====== Record excerpts

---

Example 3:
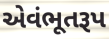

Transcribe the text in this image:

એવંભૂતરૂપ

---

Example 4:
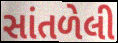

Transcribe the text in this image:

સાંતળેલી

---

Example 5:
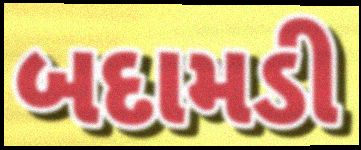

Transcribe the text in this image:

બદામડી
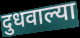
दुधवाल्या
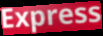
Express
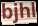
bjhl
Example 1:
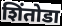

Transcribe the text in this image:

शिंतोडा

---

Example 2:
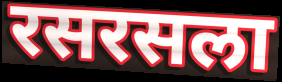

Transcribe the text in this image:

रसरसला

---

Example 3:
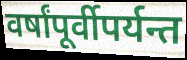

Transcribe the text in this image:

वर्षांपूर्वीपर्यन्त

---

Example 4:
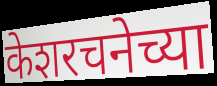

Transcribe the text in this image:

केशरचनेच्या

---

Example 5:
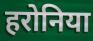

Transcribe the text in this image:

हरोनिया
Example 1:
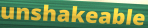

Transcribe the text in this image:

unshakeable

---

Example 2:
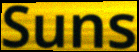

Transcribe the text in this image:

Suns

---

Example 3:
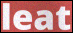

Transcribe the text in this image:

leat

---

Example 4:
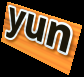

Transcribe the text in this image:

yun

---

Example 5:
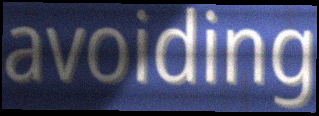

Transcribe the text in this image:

============

- Exercise instructions
Repeat the data above word for word, without pictures.

- Task answer
---

Example 3:

Transcribe the text in this image:

એવંભૂતરૂપ

---

Example 4:

Transcribe the text in this image:

સાંતળેલી

---

Example 5:

Transcribe the text in this image:

બદામડી
दुधवाल्या
Express
bjhl
Example 1:

Transcribe the text in this image:

शिंतोडा

---

Example 2:

Transcribe the text in this image:

रसरसला

---

Example 3:

Transcribe the text in this image:

वर्षांपूर्वीपर्यन्त

---

Example 4:

Transcribe the text in this image:

केशरचनेच्या

---

Example 5:

Transcribe the text in this image:

हरोनिया
Example 1:

Transcribe the text in this image:

unshakeable

---

Example 2:

Transcribe the text in this image:

Suns

---

Example 3:

Transcribe the text in this image:

leat

---

Example 4:

Transcribe the text in this image:

yun

---

Example 5:

Transcribe the text in this image:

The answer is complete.